I graduated from my Bachelor of Science at the University of British Columbia in November 2019, and was excited to spend the next few months transitioning to optometry school. Little did I know, the world as we see it was about to change come March of this year. I had decided to take a trip to India this March, to visit family and reconnect with my cultural roots. My family and I left Vancouver, Canada just days before learning that COVID-19 was officially a pandemic. Just a week into our trip, what was supposed to be a relaxing time turned into a race to get early tickets back home before the Indian government enforced a complete nation-wide lockdown. We were one of the lucky ones to make it out the day before it started.

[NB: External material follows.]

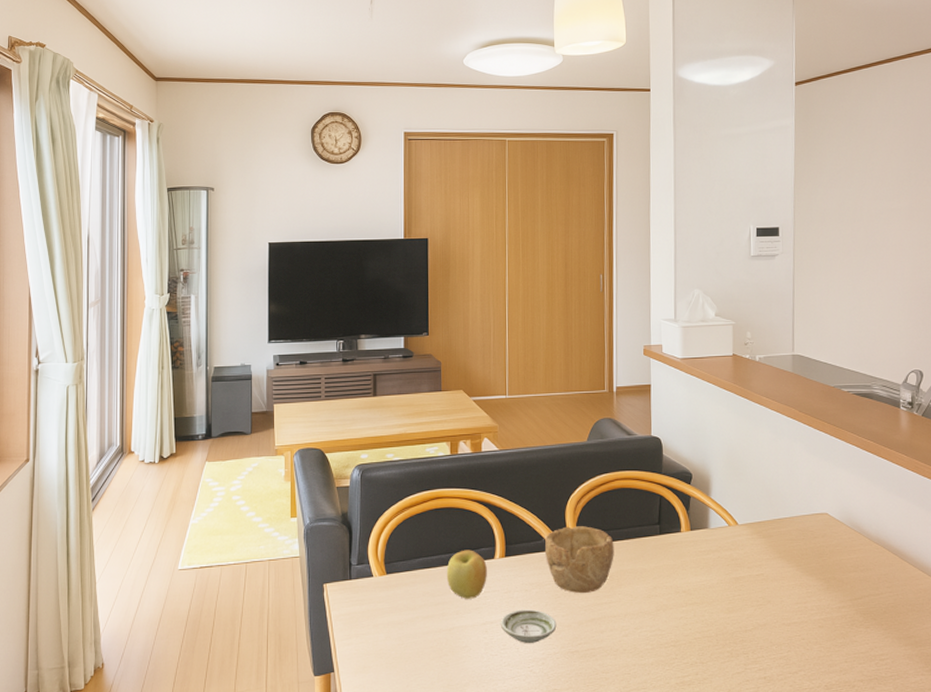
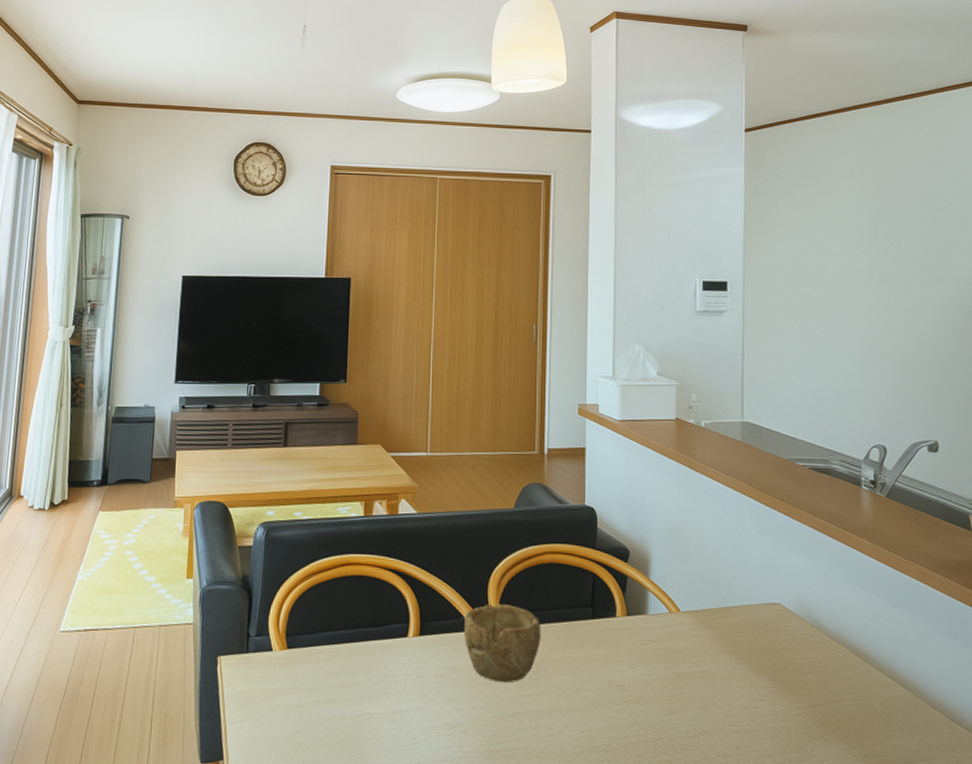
apple: present [446,550,487,599] -> none [353,625,399,683]
saucer: present [501,609,557,644] -> none [412,698,474,739]

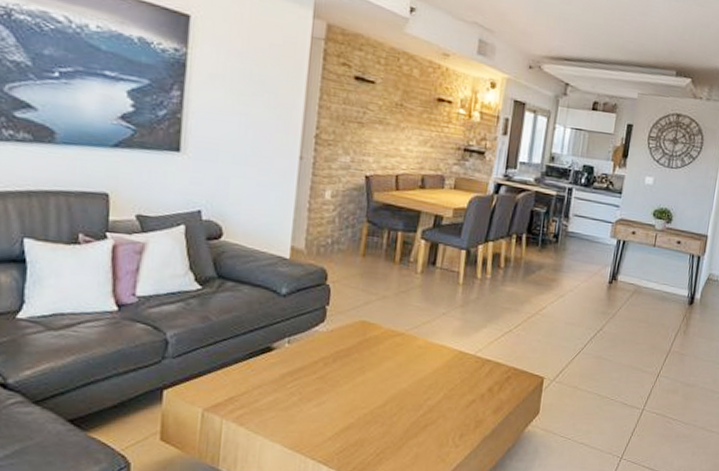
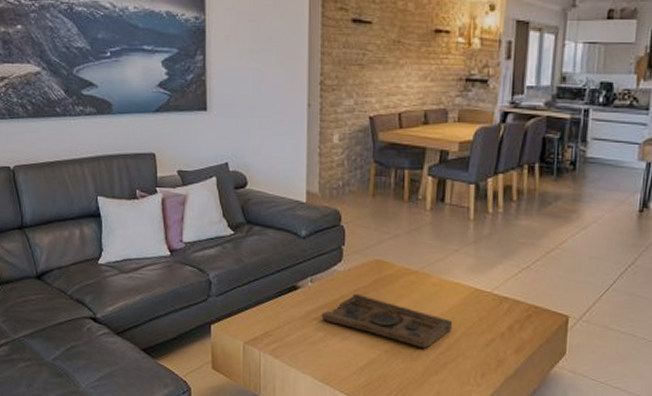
decorative tray: none [297,355,436,411] -> present [321,293,453,349]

Arriving back in Vancouver after just 2 weeks, it seemed as though the world had completely changed. Streets were generally empty, household items were being sold out in all stores, and overall the world had become a fearful place. With the virus spreading and uncertainty for how schools, universities, and workplaces would function, many people around us including myself were starting to worry. Although I was not enrolled in any courses at that time, I began to wonder how long this pandemic would last, and what optometry school would look like for me. After some time, I started to notice some of the inspiring stories being shared in my community of people reaching out to those who were going through a tough time with the business closures and loss of jobs. People in my community, and in communities around the world were choosing to step up despite their own concerns and hardships. I realized that this pandemic would not be over until we tackle it by coming together and supporting one another. I decided to use this opportunity and organized a group of volunteers to start The Mask Project through my organization “Girls Empowered”, which I have been running for many years. We utilized our extra time indoors to make and donate cotton masks to women in need in shelters and resource centers around Vancouver. At a certain point during quarantine, I had felt as though I was serving no purpose, but channeling the time and resources I had to help others gave me a sense of strength.
Another observation I have made during this pandemic is that despite all the technology and resources we may have in today’s time, proper leadership and the ability to listen as a population at large is critical in circumstances such as this pandemic. I have witnessed the direct effects of excellent leadership from the top doctor of BC, which helped us control the pandemic much better than any other province in Canada. I have also witnessed the negative effects from a lack of effective leadership which has led to an explosive rise of cases in other parts of the world. What has been the most shocking of all for me is to see the lack of unity we as people have, even when it comes to taking care of our own health. I have seen protests for wearing masks, hate crimes against certain races, and the refusal to accept protocols and public health measures. At a time like this, I feel that we need to be vigilant listeners and abide by the recommendations of health experts who are looking out for our health. We need to show compassion and kindness to those around us so that we can fight this challenge together.
It is encouraging to see that despite some not cooperating, many choose to make the extra effort to social distance and protect one another. I am especially grateful to institutions such as Salus University, who are putting in so much effort to keep vital protocols in place so that we feel safe and stay healthy while adapting a hybrid model of study. As a new journey begins for my future classmates and I, I hope that we learn and grow as a strong, cohesive community to keep ourselves and those around us safe. I believe this pandemic has taught us the importance of listening, adapting and being patient while doing our part to keep our communities healthy.